═════ ФРАГМЕНТ СТРАНИЦЫ ═════

Пусть только жажда отличаться от остальных, выделиться своим индивидуализмом продиктовала поэту такое определение дендизма: «Это своего рода культ собственной личности, который может восторжествовать над поисками счастья, обретаемого в другом существе, например в женщине... Это — наслаждение, заключающееся в том, чтобы удивлять других, но самому никогда не удивляться». Вместе с тем бодлеровская философия дендизма соприкасается с философией стоиков: «Денди может быть человеком пресыщенным, может быть человеком страдающим; но в этом последнем случае он будет страдать как спартанец, у которого лисица выедала внутренности... Дендизм — это последняя вспышка героизма в эпоху всеобщего упадка».
И, наконец, абсолютно противоположны идеалам золотой молодежи такие слова: «Эти существа (денди) не имеют иной заботы, как непрестанно воплощать в собственной личности идею красоты, культивировать чувство и мыслить». Не следует думать, что его поведение, его парадоксы, склонность жонглировать афоризмами, бросающими вызов общественному мнению, были только фиглярством, актерской маской, рассчитанной на зрителя или слушателя. Все это мы находим и в его дневниках, все это отчасти стало его второй натурой.
Недаром еще в ранней молодости на вопрос приятеля: «Почему ты ушел от родителей?» — Бодлер ответил: «... Вообрази, в этом семействе любят только бургундское, а я всем винам предпочитаю бордо... Ну можно ли было это терпеть? Вот я и ушел». Но ведь не позой, не актерством диктовались поступки Бодлера, когда жизнь вовлекала его в свои нелегко разрешимые конфликты. Однажды в поисках обеспеченного куска хлеба он принял предложение руководить консервативным журналом, но дебютировал в нем такой восторженной похвалой Марату и Робеспьеру, что его тотчас уволили.

═════ ИСХОДНЫЕ ДАННЫЕ ═════

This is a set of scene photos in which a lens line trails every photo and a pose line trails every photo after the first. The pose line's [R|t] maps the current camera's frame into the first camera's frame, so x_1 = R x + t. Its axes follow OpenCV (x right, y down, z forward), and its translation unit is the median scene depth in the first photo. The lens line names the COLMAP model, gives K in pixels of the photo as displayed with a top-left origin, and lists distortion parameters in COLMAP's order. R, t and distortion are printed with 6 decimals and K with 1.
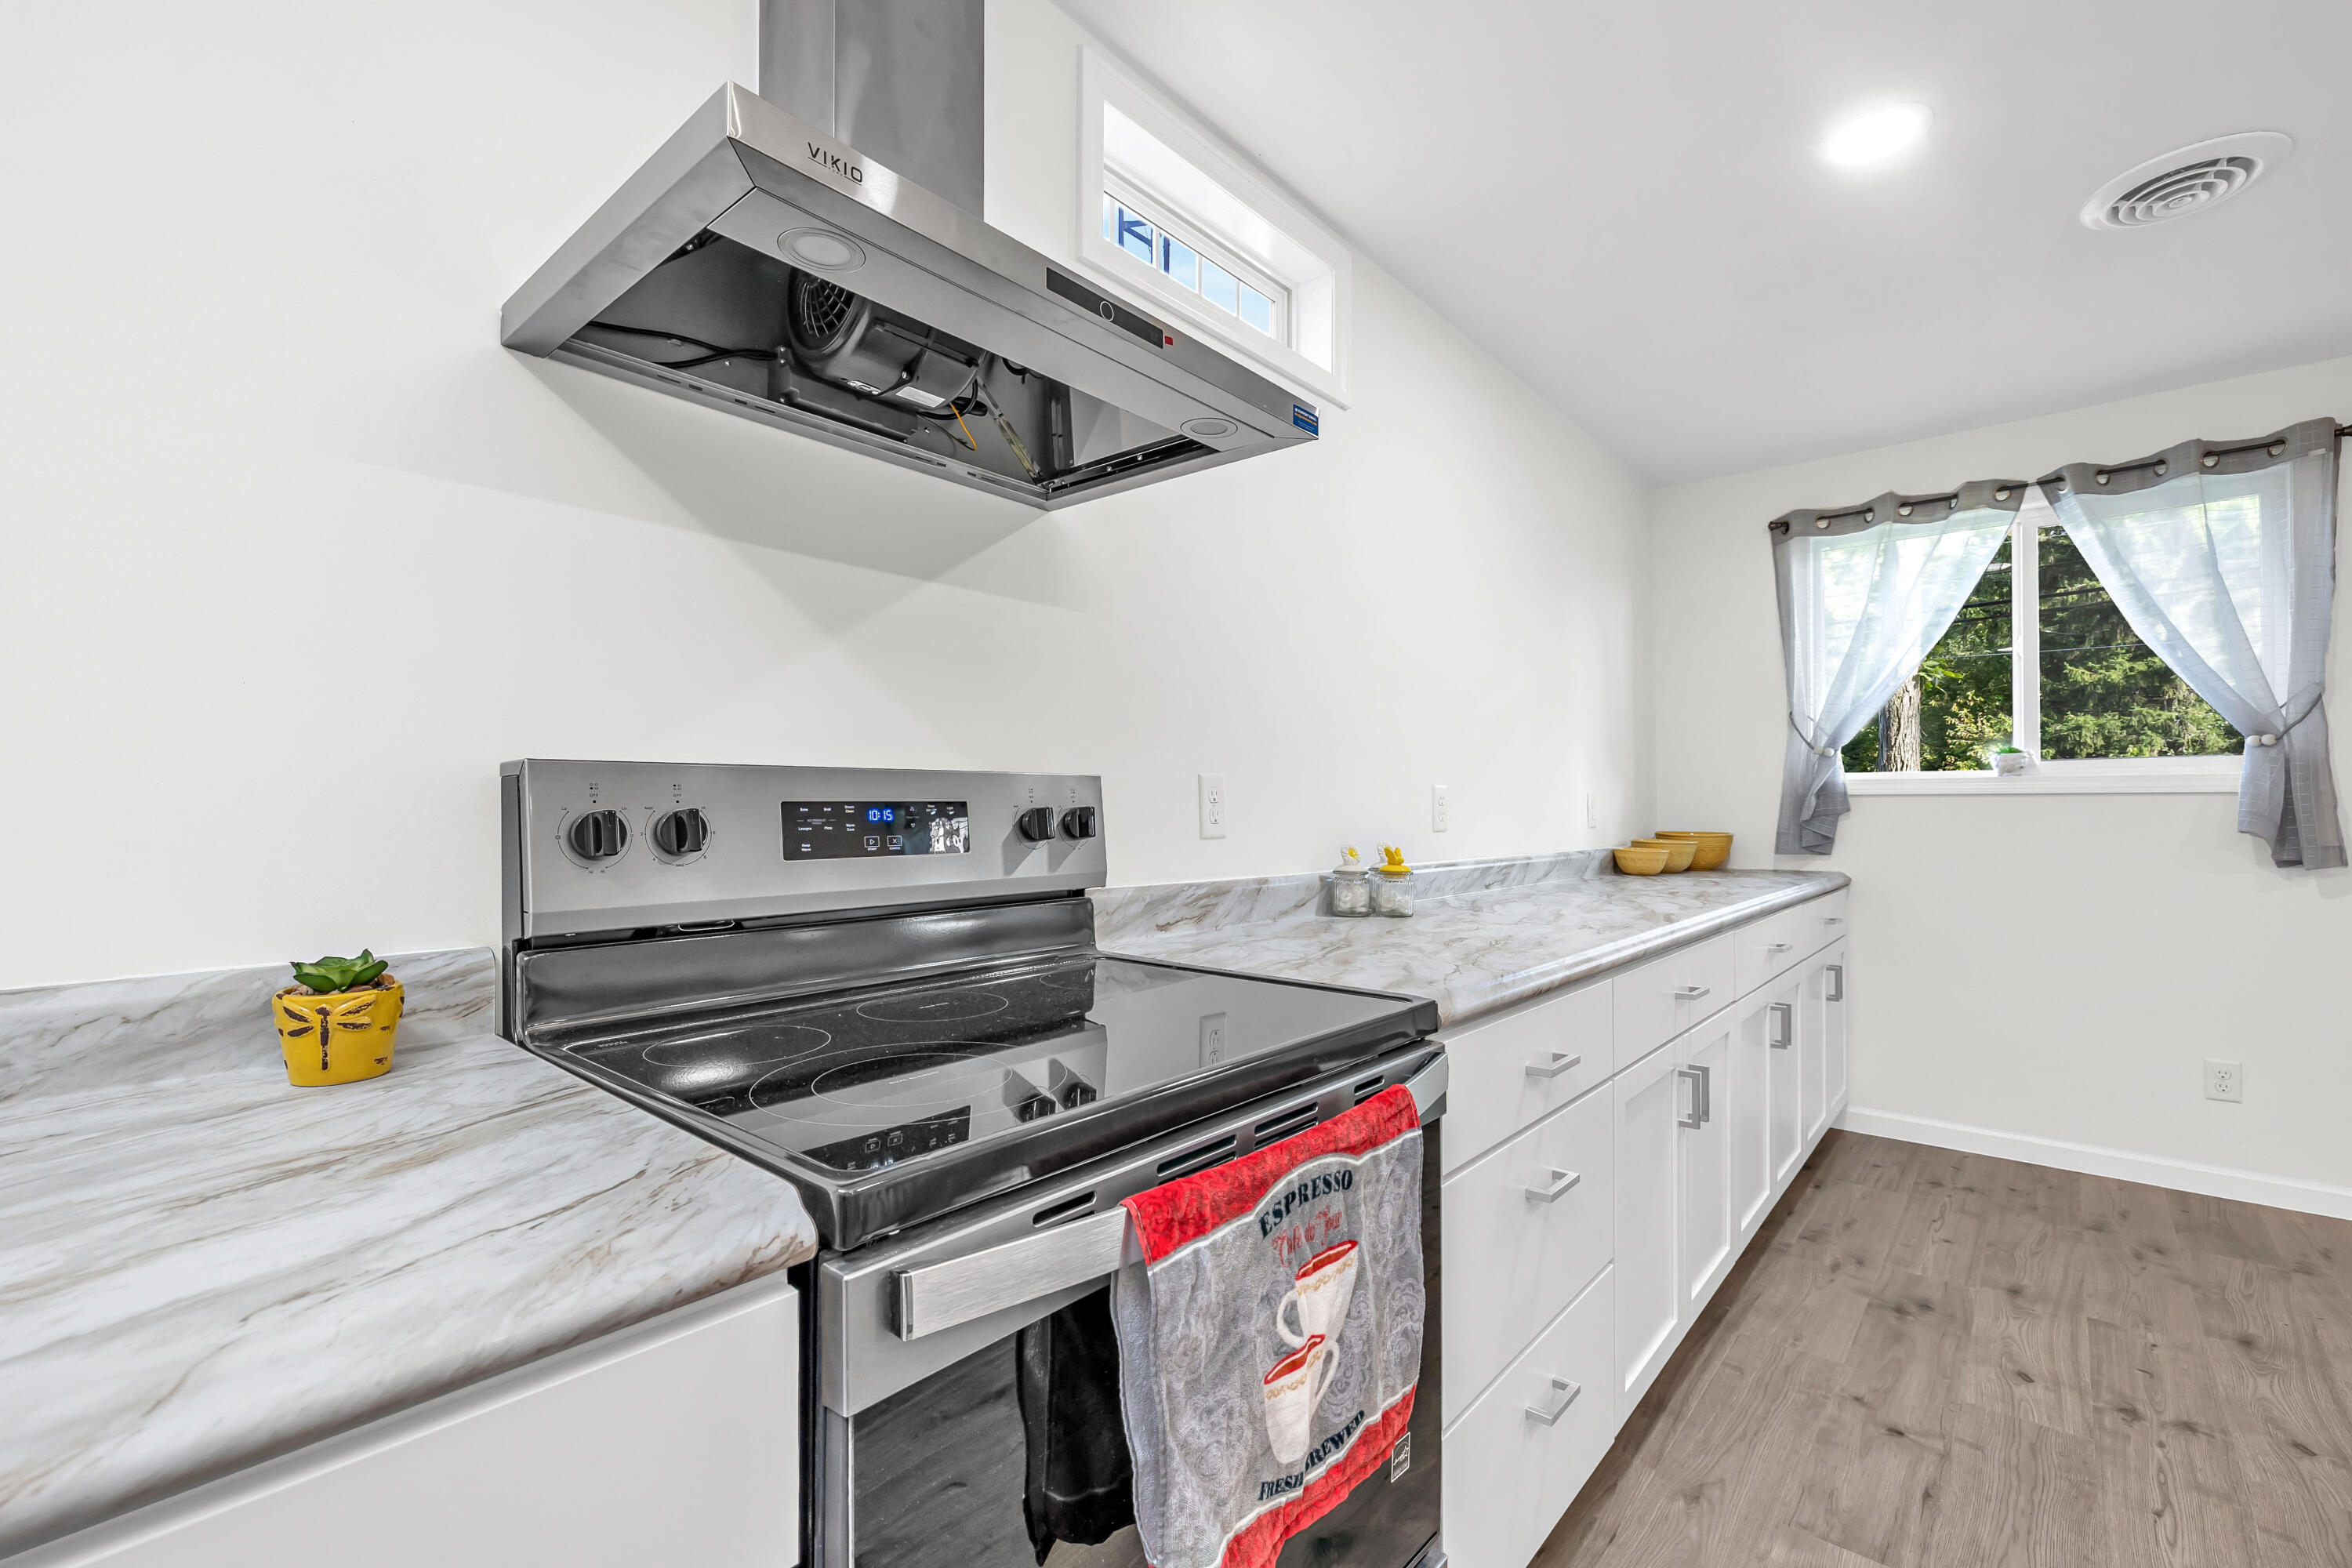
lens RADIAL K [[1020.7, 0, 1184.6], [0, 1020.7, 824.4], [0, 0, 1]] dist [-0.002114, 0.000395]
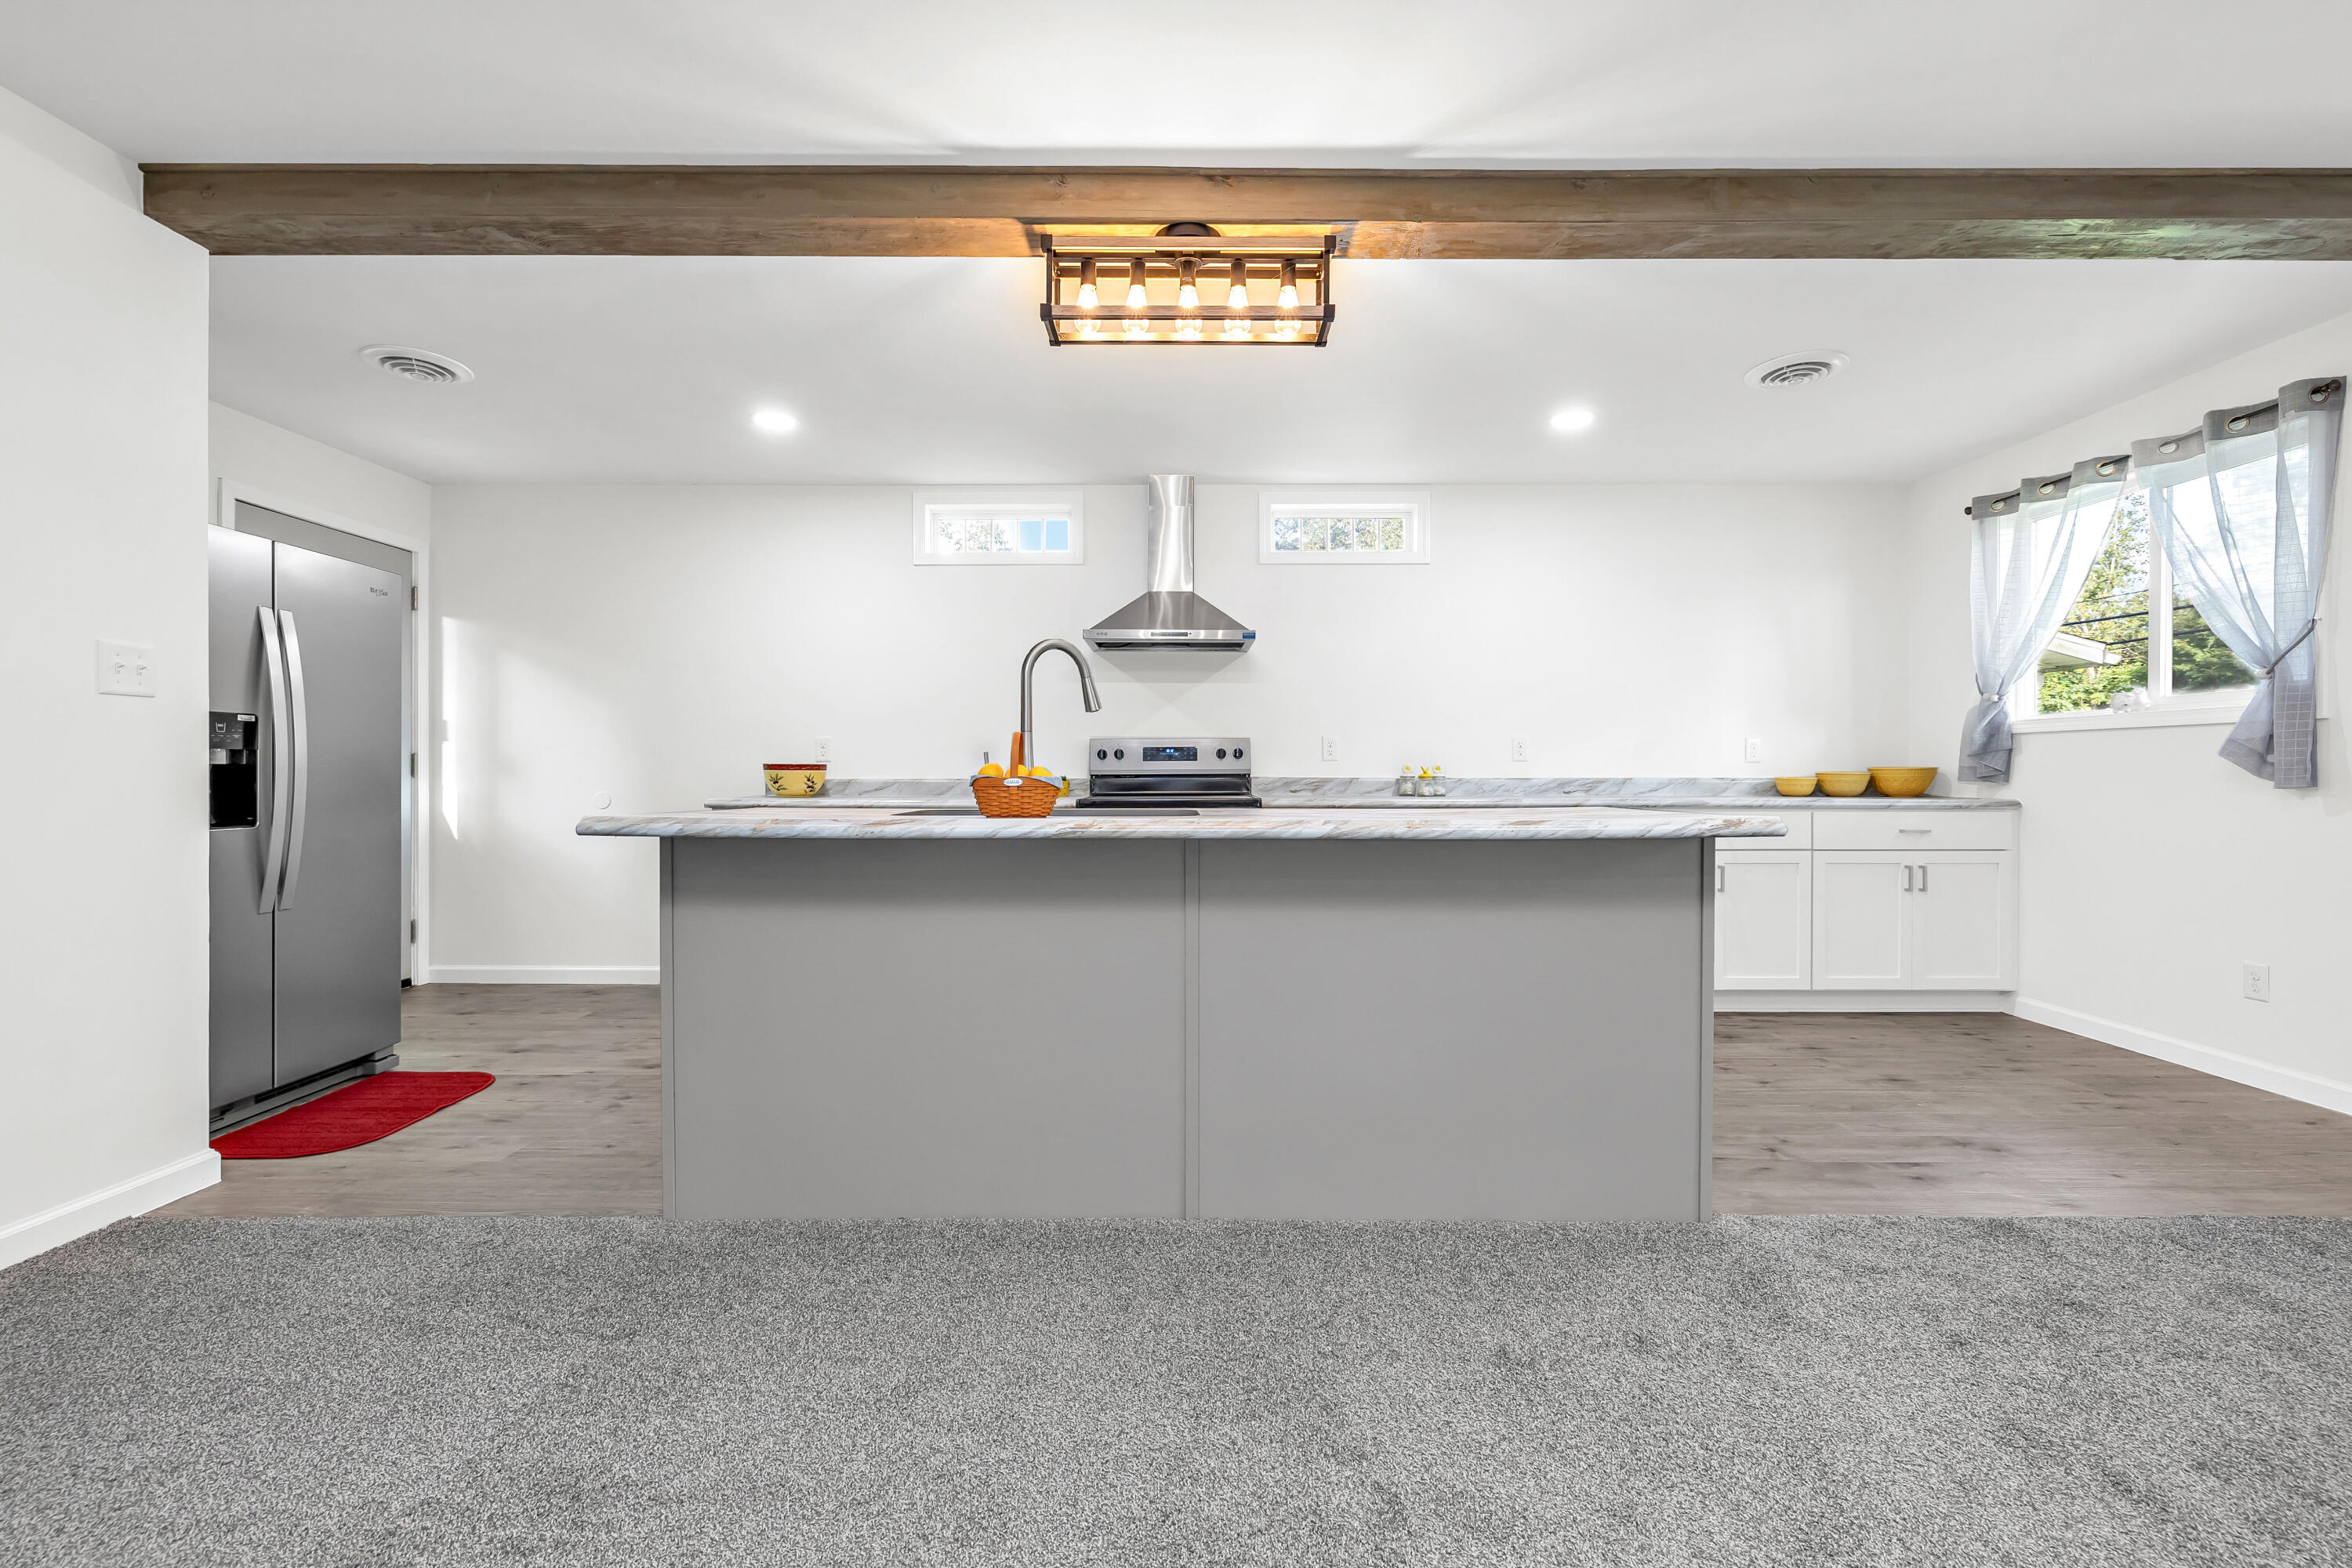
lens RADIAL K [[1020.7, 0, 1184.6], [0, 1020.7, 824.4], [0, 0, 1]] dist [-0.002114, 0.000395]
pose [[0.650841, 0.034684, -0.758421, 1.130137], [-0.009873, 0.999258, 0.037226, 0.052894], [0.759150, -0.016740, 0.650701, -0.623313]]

═════

● **РАБОЧЕЕ ЗАДАНИЕ A**:
Какое вино Бодлер, судя по фрагменту о нем, предпочитал всем остальным?
● **РАБОЧЕЕ ЗАДАНИЕ B**:
Обновите весь листинг: замените «trails» на «follows», больше ничего не меняя. Изображения в ответ не включайте.

● **РЕЗУЛЬТАТ ЗАДАНИЯ A**:
Бордо.

● **РЕЗУЛЬТАТ ЗАДАНИЯ B**:
This is a set of scene photos in which a lens line follows every photo and a pose line follows every photo after the first. The pose line's [R|t] maps the current camera's frame into the first camera's frame, so x_1 = R x + t. Its axes follow OpenCV (x right, y down, z forward), and its translation unit is the median scene depth in the first photo. The lens line names the COLMAP model, gives K in pixels of the photo as displayed with a top-left origin, and lists distortion parameters in COLMAP's order. R, t and distortion are printed with 6 decimals and K with 1.
lens RADIAL K [[1020.7, 0, 1184.6], [0, 1020.7, 824.4], [0, 0, 1]] dist [-0.002114, 0.000395]
lens RADIAL K [[1020.7, 0, 1184.6], [0, 1020.7, 824.4], [0, 0, 1]] dist [-0.002114, 0.000395]
pose [[0.650841, 0.034684, -0.758421, 1.130137], [-0.009873, 0.999258, 0.037226, 0.052894], [0.759150, -0.016740, 0.650701, -0.623313]]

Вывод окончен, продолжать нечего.